During the 19th century the original cannons were replaced with more modern 64-pounder rifled muzzle loaders on iron carriages, some of which can still be seen in the tunnels. Although Ince's galleries remained little changed, the work that he started was hugely expanded in the years after the siege and new tunnels were built to connect to the first galleries. By 1790 around 4000 ft of tunnels had been constructed inside the Rock.

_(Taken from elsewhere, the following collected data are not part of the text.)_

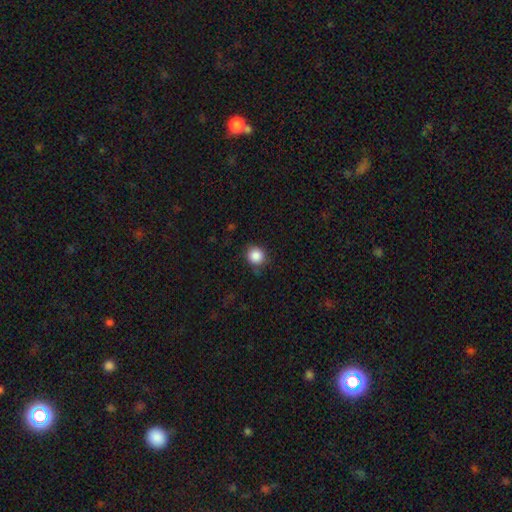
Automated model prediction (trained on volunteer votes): Smooth or featured?
  - smooth: 87% *
  - star or artifact: 9%
  - featured or disk: 4%
How rounded?
  - round: 87% *
  - in between: 13%
  - cigar-shaped: 1%
Merging?
  - none: 83% *
  - minor disturbance: 12%
  - major disturbance: 3%
  - merger: 2%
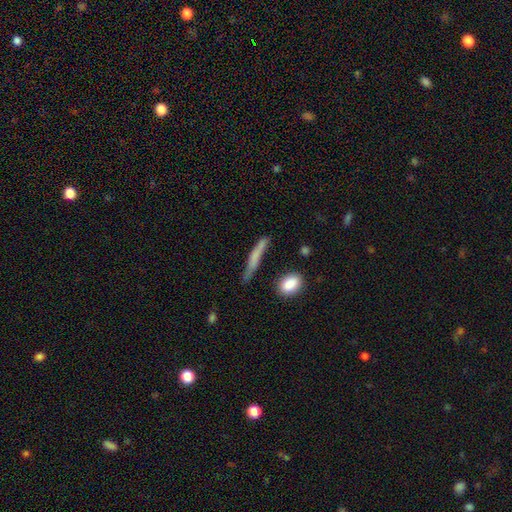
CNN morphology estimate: The model was most divided on "smooth or featured": smooth: 63%, featured or disk: 28%, star or artifact: 8%. More confident: how rounded — cigar-shaped (90%); merging — none (66%).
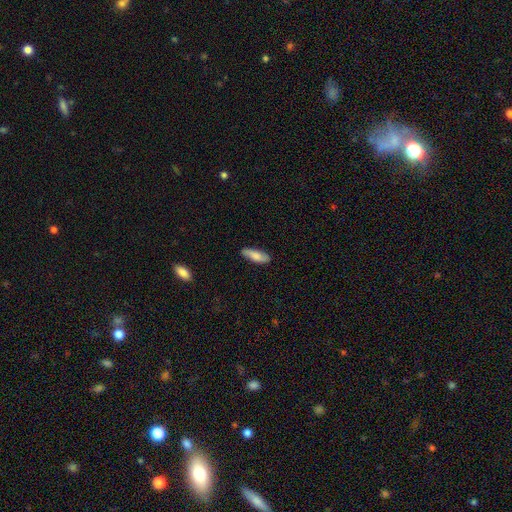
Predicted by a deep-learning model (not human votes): This is likely a smooth galaxy (75%). How rounded: possibly in between (60%). Merging: clearly none (82%).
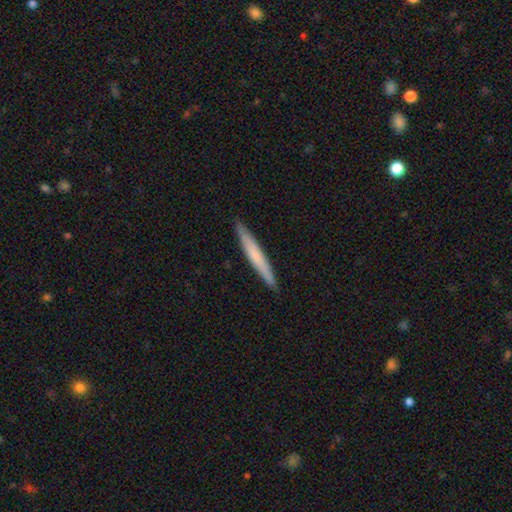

The Second World War led to another great wave of tunnelling as work was undertaken to enable the Rock to house a garrison of 16,000 men with water, food, ammunition and fuel supplies sufficient to last a year under siege. The Great Siege Tunnels were reused during the war; although it is uncertain exactly how they were used, it appears that they may have housed one of the generators used to power Gibraltar's searchlights, as a concrete mounting pad of the requisite dimensions was installed in one of the embrasures. The Great Siege Tunnels were extended in two directions during the war, with a long straight extension called the Holyland Tunnel continuing through to the east side of the Rock, so named because it points in the direction of Jerusalem; and a staircase dug to link the tunnels with other Second World War tunnels lower down, known as the Middle Galleries. However, the methods by which the Second World War tunnels were hastily excavated have meant that – unlike the original 18th century tunnels – they have crumbled rapidly and now can not be safely accessed.

The Great Siege Tunnels can today be accessed as part of the Upper Rock Nature Reserve.